## Task item
Starting with the line that has "現状維持で満足せず、常に時代を見据えていますね。" in the records below and ending with the line that has "qui s’est révélée", output those lines exactly and nothing more; omit the pictures.

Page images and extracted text

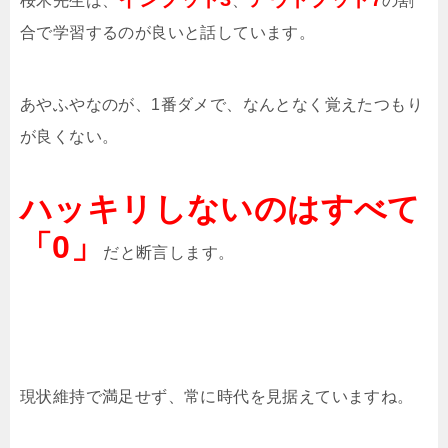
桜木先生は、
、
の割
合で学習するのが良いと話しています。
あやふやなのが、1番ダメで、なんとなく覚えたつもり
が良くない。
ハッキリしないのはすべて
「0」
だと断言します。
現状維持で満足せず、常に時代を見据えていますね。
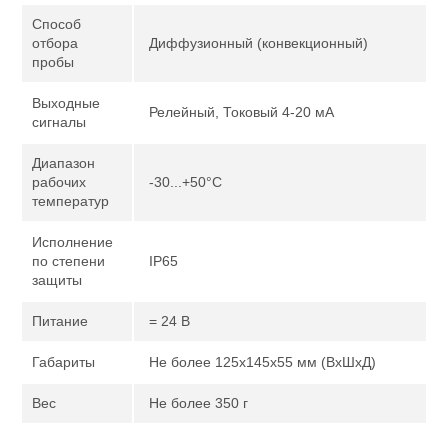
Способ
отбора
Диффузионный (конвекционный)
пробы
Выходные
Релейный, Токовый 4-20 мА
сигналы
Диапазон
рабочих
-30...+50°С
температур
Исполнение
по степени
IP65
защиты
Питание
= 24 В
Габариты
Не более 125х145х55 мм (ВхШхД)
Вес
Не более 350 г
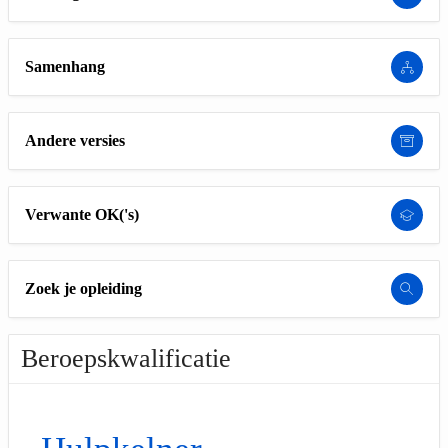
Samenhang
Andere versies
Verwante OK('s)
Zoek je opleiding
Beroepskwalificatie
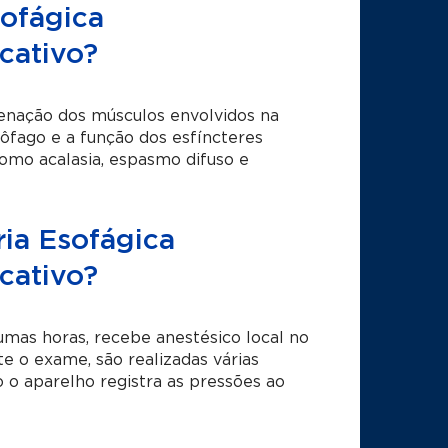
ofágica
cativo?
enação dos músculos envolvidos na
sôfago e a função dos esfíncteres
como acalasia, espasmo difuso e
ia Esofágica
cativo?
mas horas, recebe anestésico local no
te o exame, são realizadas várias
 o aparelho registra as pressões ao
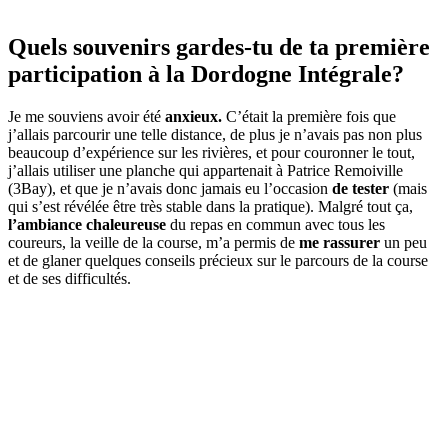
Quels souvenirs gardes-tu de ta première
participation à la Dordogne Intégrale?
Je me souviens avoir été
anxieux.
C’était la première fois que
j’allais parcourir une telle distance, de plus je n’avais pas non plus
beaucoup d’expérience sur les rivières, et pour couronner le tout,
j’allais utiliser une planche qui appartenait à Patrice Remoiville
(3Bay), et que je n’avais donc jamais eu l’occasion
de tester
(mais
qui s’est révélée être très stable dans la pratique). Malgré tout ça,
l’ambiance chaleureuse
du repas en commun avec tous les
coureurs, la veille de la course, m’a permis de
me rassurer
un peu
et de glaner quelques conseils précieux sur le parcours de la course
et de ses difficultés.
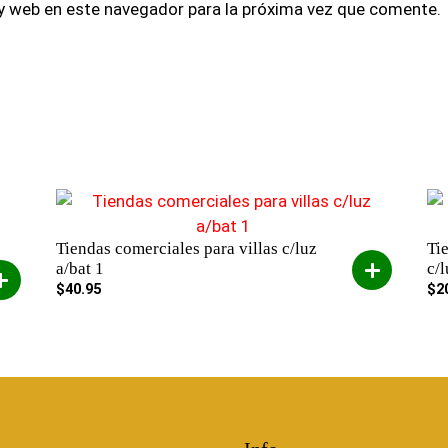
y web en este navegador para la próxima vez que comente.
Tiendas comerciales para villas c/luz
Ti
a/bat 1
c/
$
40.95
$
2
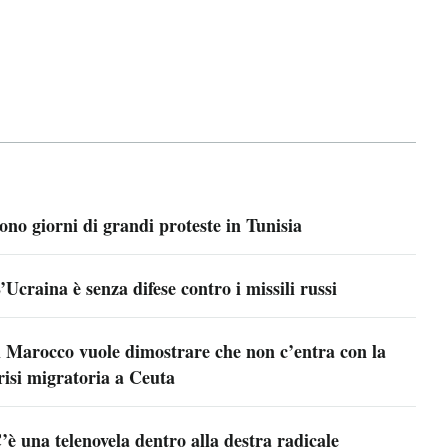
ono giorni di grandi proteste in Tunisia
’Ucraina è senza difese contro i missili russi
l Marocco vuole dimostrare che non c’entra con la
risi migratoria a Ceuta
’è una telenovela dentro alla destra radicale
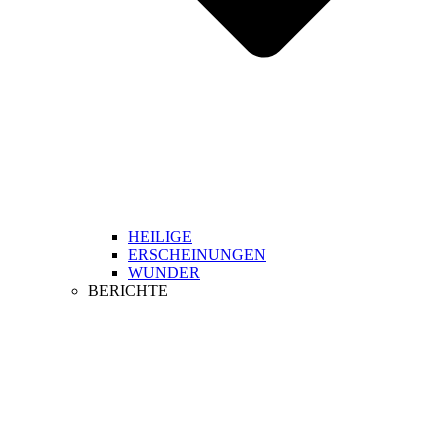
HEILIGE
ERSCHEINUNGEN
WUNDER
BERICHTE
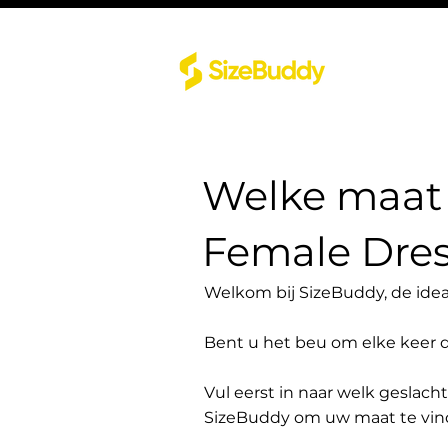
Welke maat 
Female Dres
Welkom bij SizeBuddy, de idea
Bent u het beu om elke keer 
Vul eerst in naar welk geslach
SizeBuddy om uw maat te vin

## Written solution
現状維持で満足せず、常に時代を見据えていますね。
Способ
отбора
Диффузионный (конвекционный)
пробы
Выходные
Релейный, Токовый 4-20 мА
сигналы
Диапазон
рабочих
-30...+50°С
температур
Исполнение
по степени
IP65
защиты
Питание
= 24 В
Габариты
Не более 125х145х55 мм (ВхШхД)
Вес
Не более 350 г
Samenhang
Andere versies
Verwante OK('s)
Zoek je opleiding
Beroepskwalificatie
ofágica
cativo?
enação dos músculos envolvidos na
sôfago e a função dos esfíncteres
como acalasia, espasmo difuso e
ia Esofágica
cativo?
mas horas, recebe anestésico local no
te o exame, são realizadas várias
 o aparelho registra as pressões ao
Quels souvenirs gardes-tu de ta première
participation à la Dordogne Intégrale?
Je me souviens avoir été
anxieux.
C’était la première fois que
j’allais parcourir une telle distance, de plus je n’avais pas non plus
beaucoup d’expérience sur les rivières, et pour couronner le tout,
j’allais utiliser une planche qui appartenait à Patrice Remoiville
(3Bay), et que je n’avais donc jamais eu l’occasion
de tester
(mais
qui s’est révélée être très stable dans la pratique). Malgré tout ça,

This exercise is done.